Reproduce, character for character, the lines of the records starting with the line that contains "mehr Informationen" and going on through the line that contains "Assistance boutique", including both of those lines.

[[ THE RECORDS open ]]

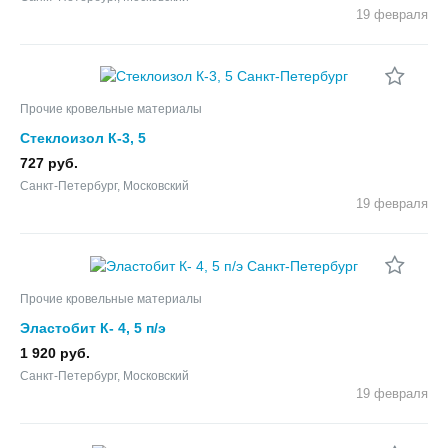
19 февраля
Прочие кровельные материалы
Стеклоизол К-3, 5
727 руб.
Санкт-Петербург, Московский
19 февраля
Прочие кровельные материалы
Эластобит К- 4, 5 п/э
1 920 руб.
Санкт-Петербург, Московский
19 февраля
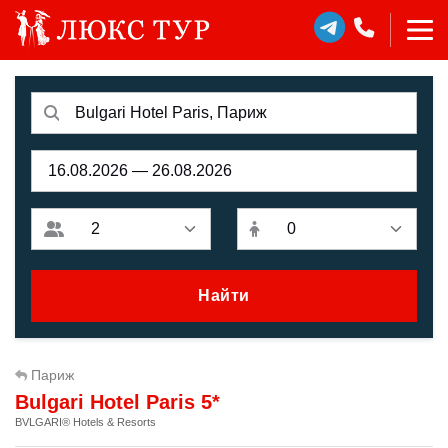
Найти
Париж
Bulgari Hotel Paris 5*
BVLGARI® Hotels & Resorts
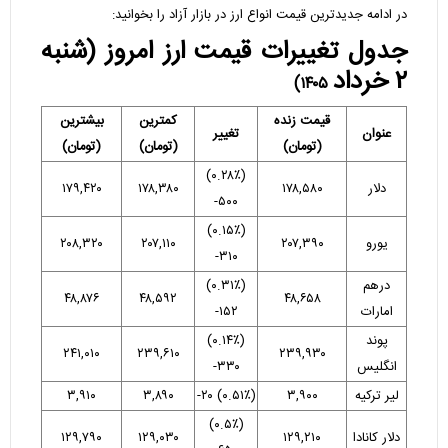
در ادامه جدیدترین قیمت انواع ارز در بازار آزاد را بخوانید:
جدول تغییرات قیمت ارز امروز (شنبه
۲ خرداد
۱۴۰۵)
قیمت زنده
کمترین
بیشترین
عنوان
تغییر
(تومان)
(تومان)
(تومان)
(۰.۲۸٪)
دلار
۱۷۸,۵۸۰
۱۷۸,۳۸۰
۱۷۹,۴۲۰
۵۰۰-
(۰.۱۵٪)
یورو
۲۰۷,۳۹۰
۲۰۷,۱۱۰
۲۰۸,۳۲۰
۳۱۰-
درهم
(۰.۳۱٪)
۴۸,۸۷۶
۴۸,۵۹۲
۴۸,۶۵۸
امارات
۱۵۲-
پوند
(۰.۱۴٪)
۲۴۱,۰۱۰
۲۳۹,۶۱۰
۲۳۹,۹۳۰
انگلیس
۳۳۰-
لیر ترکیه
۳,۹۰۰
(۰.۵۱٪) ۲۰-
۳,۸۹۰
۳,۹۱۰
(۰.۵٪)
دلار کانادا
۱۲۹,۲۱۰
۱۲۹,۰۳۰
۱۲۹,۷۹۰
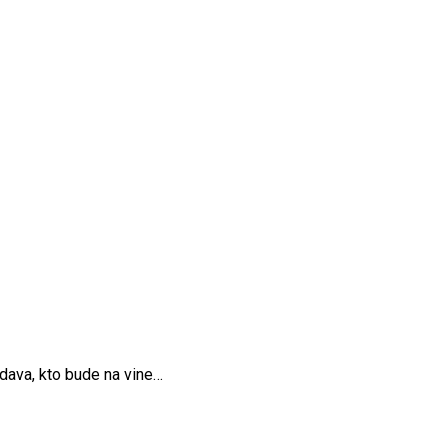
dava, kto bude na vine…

[[ THE RECORDS closed ]]
[[ THE RECORDS open ]]

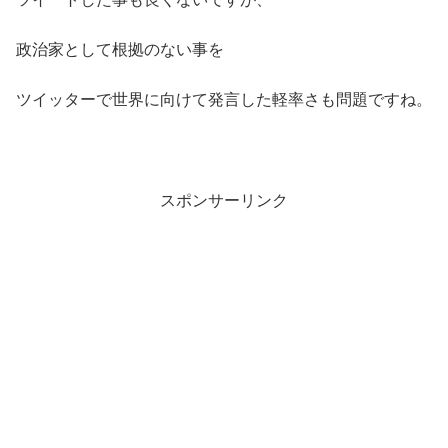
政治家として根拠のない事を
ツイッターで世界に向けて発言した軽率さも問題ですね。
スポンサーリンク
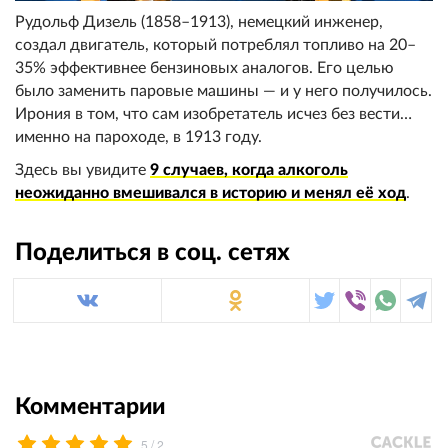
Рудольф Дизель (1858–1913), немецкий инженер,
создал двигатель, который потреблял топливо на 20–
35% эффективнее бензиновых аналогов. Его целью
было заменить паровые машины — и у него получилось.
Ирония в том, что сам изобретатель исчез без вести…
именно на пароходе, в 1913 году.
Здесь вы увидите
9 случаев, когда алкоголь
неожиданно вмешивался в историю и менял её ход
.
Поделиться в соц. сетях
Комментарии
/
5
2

[[ THE RECORDS closed ]]
[[ THE RECORDS open ]]

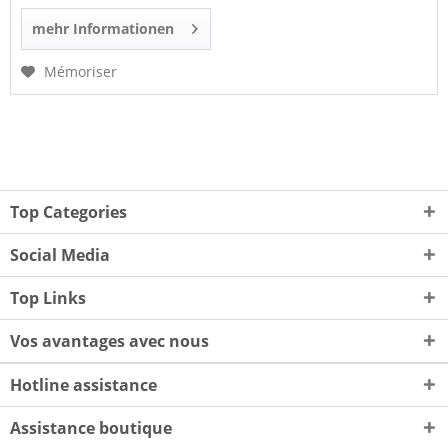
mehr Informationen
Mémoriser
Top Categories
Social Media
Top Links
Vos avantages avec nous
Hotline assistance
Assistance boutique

[[ THE RECORDS closed ]]

COMPLETED TASK
mehr Informationen
Mémoriser
Top Categories
Social Media
Top Links
Vos avantages avec nous
Hotline assistance
Assistance boutique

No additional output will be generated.